New Study Of Cabotegravir As Injectable HIV Medication Started
A study to evaluate whether a new injectable medication can work as well as an existing oral pill to protect safely against HIV among men who have sex with men and transgender women who have sex with men launched by The HIV Prevention Trials Network.
The trial is aimed to resolve whether a new HIV prevention drug 'cabotegravir,' which can be injected into the body every two months, is as safe and efficient as Truvada.
Cabotegravir is an integrase inhibitor, which blocks an HIV enzyme and prevents the virus from multiplying. The agent is packaged into nanoparticles conferring an exceptionally long half-life of 21–50 days following a single dose. This would make possible suppression of HIV with dosing as rarely as once every three months. The investigators consider that the long-lasting nature of the injectable drug may make it easier to adhere to than a daily oral medication.

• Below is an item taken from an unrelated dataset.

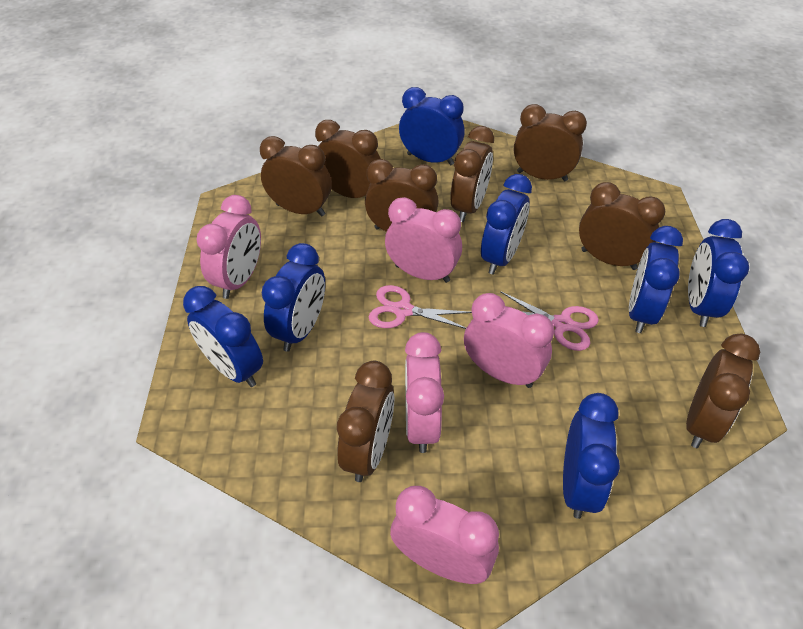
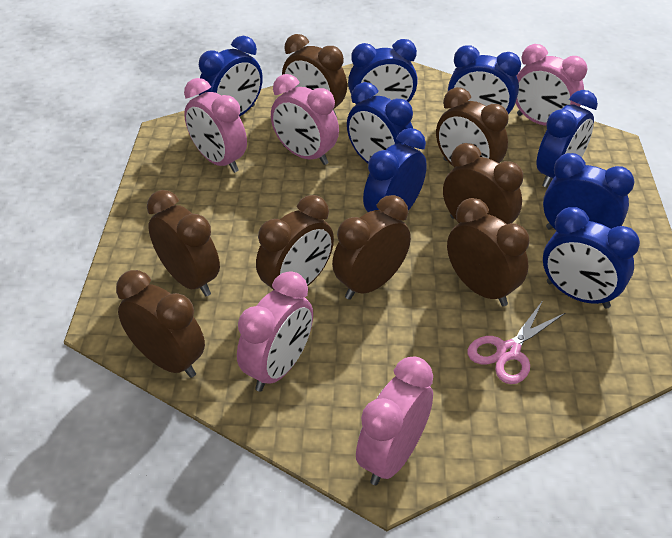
blue clock: 7 -> 8
pink scissors: 2 -> 1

"We are very excited to bring access to a prevention trial with a promising long-acting drug for Houstonians at risk for HIV infection. This novel prevention strategy aims to improve adherence, which is directly linked to efficacy," one of the study collaborator, professor of medicine in the Division of Infectious Diseases at McGovern Medical School at The University of Texas Health Science Center at Houston, Roberto C. Arduino, M.D., said.
The study will enroll 4,500 participants and last up to four and a half years in the United States, Thailand, Peru, Brazil, Vietnam, Argentina and South Africa.